En lo que va de 2025, la firma ha participado en más de quinientos procesos de selección. Su papel no se limita a presentar candidatos: acompaña a los negocios durante la contratación, ofrece seguimiento posterior y se implica directamente en la resolución de incidencias. «El sector ha cambiado y ya no basta con la experiencia. Ahora importa cómo se gestionan las personas», explica su fundador, Daniel Rodado.

Talento Rodado combina la selección de personal con asesoramiento laboral, organización interna y apoyo jurídico especializado en hostelería. La clave, asegura, está en adaptarse a los horarios y necesidades reales de un sector que vive al ritmo de los turnos, los festivos y las temporadas turísticas.

Con más de un centenar de restaurantes en cartera, la consultora se ha integrado en el tejido hostelero de la provincia, actuando como puente entre empresarios y trabajadores. Su trabajo busca equilibrar la demanda constante de mano de obra con la mejora de las condiciones y la profesionalización de un sector fundamental para la economía alicantina.

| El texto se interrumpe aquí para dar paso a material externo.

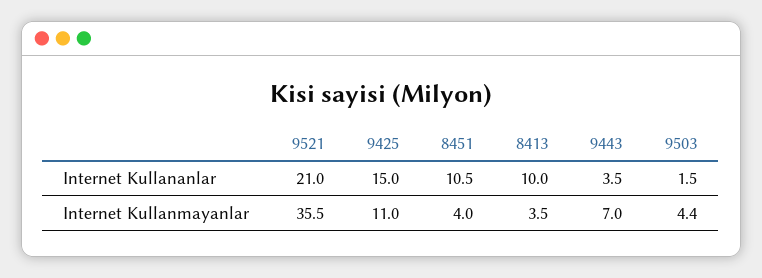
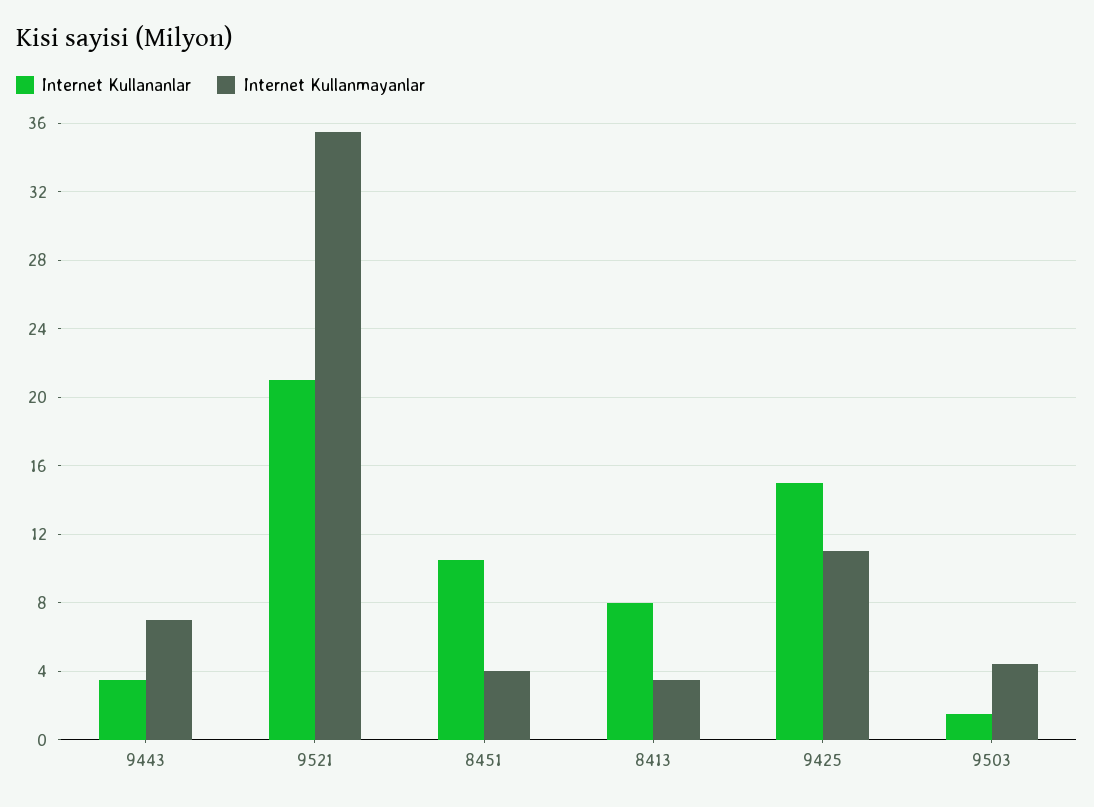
Internet Kullananlar, 8413: 10 -> 8

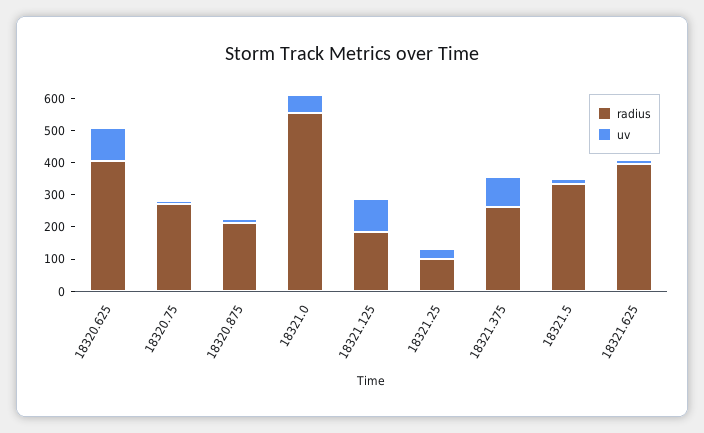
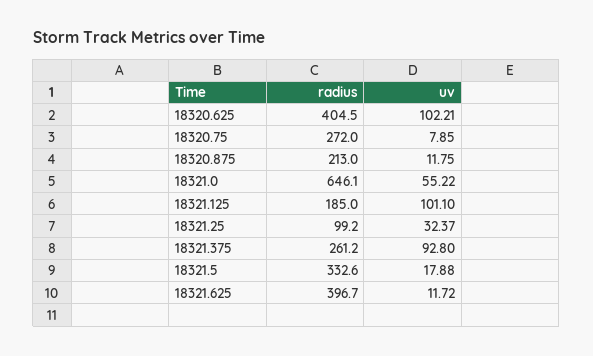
radius, 18321.0: 550 -> 646.1

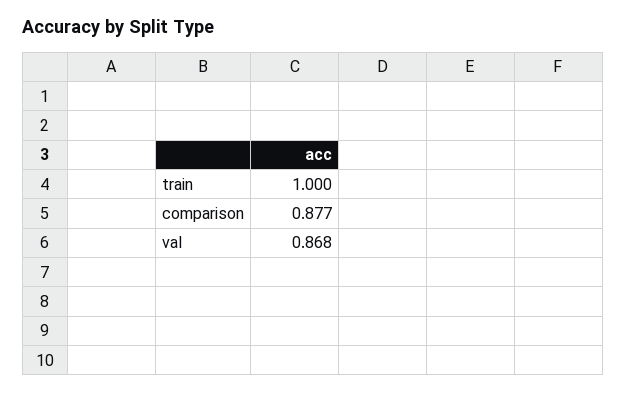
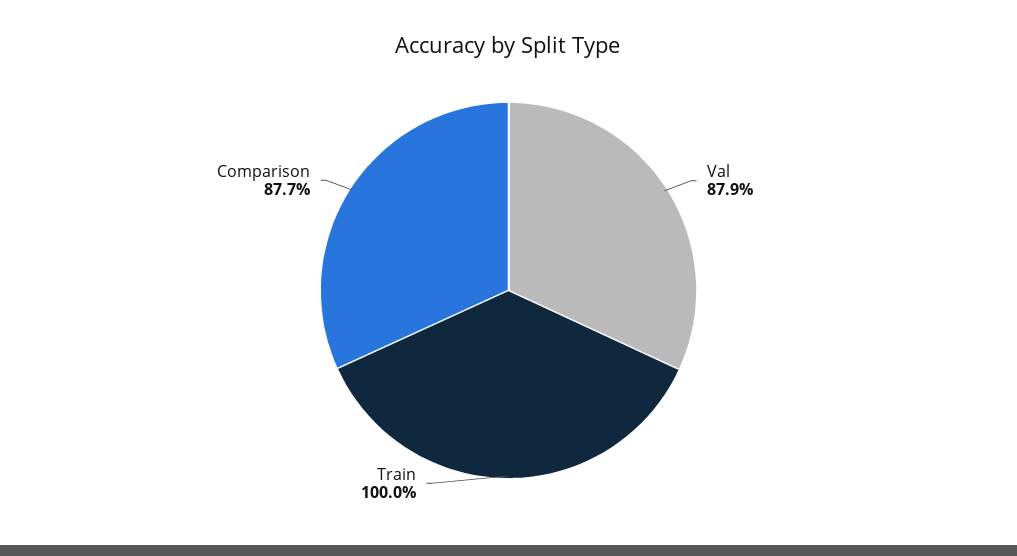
val: 0.868 -> 0.879

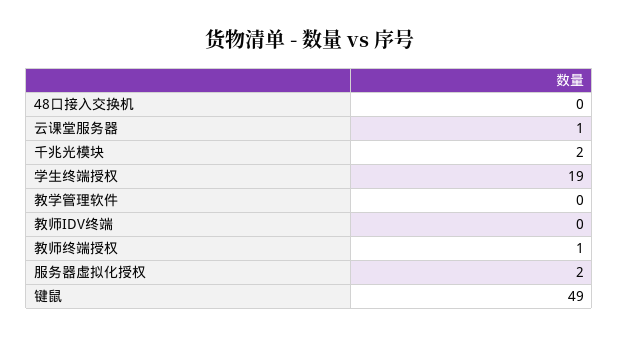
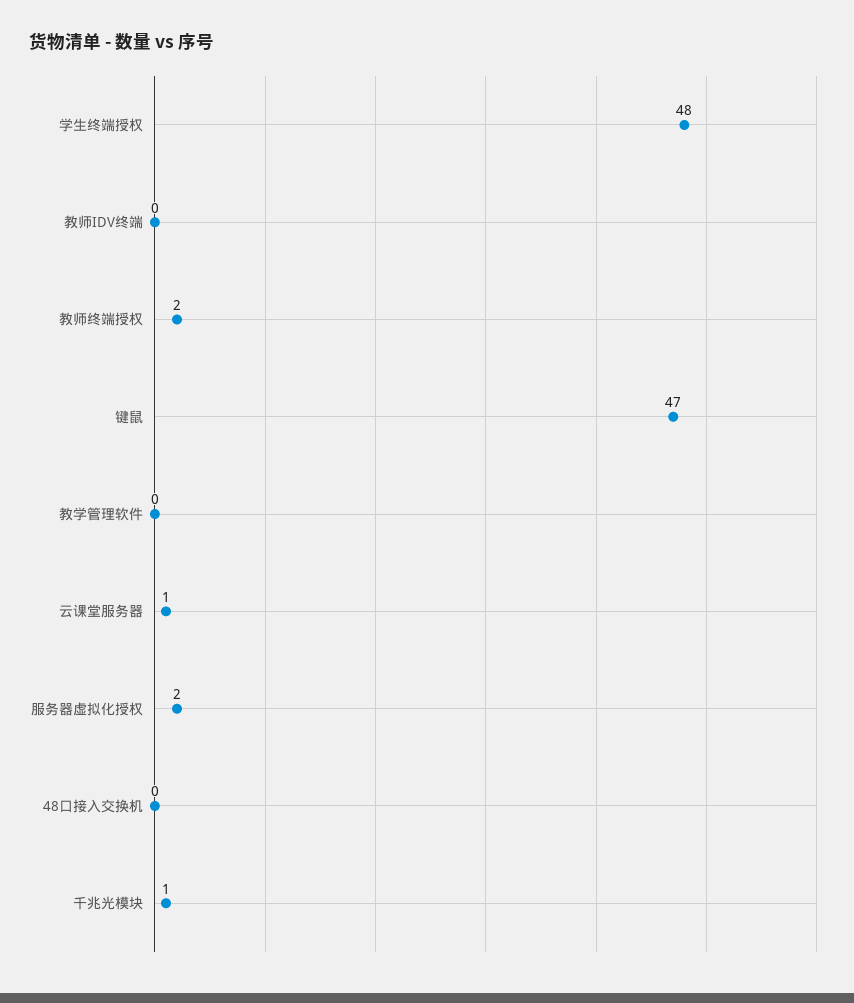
千兆光模块: 2 -> 1
学生终端授权: 19 -> 48
教师终端授权: 1 -> 2
键鼠: 49 -> 47

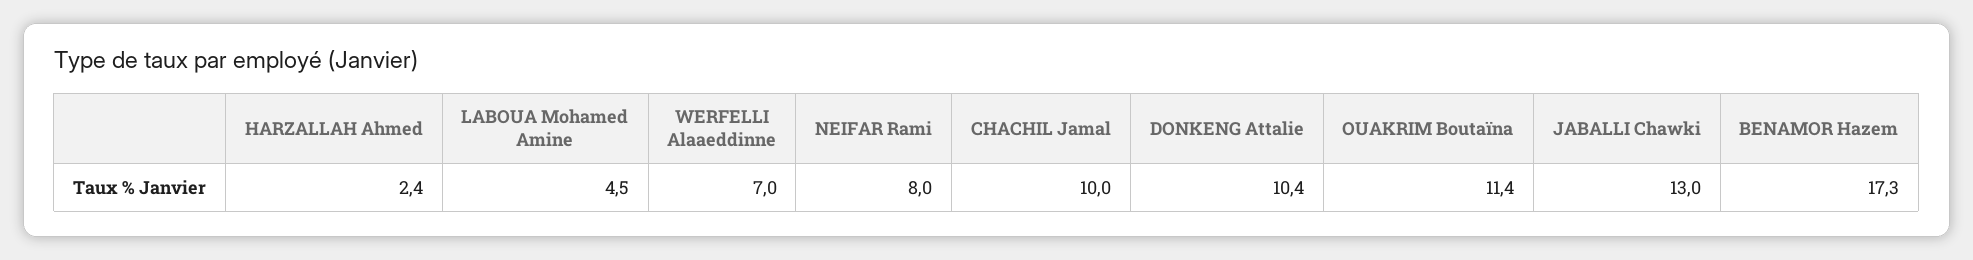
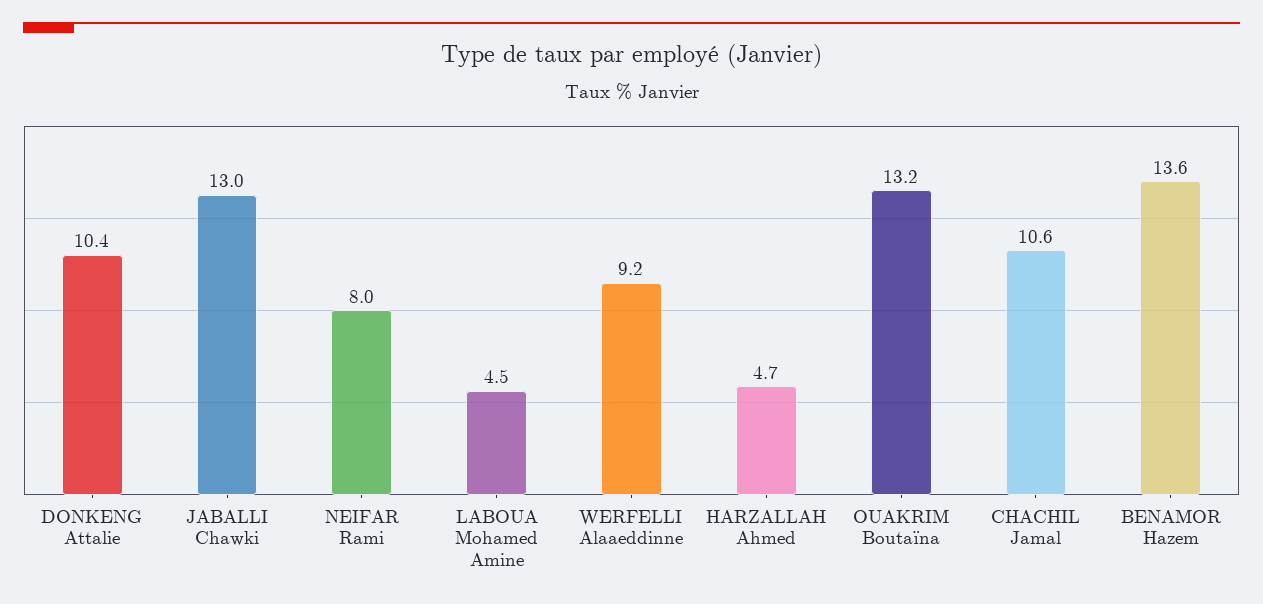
HARZALLAH Ahmed: 2.4 -> 4.7
WERFELLI Alaaeddinne: 7 -> 9.2
CHACHIL Jamal: 10 -> 10.6
OUAKRIM Boutaïna: 11.4 -> 13.2
BENAMOR Hazem: 17.3 -> 13.6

Más de 90.000 puestos de trabajo

generados por la hostelería en la provincia de Alicante

De hecho, solo en 2024 generó más de 90.000 puestos de trabajo directos en la provincia, según datos del Ministerio de Trabajo. Con un turismo que supera los 15 millones de pernoctaciones anuales y un calendario de actividad que ya apenas distingue temporada baja, la necesidad de estructuras estables de recursos humanos se ha vuelto clave para mantener el nivel de servicio.

En ese escenario, iniciativas como la de Talento Rodado reflejan una tendencia cada vez más extendida en la Costa Blanca: la profesionalización de un sector que, más allá de la cocina y la barra, depende cada día más de la gestión del talento.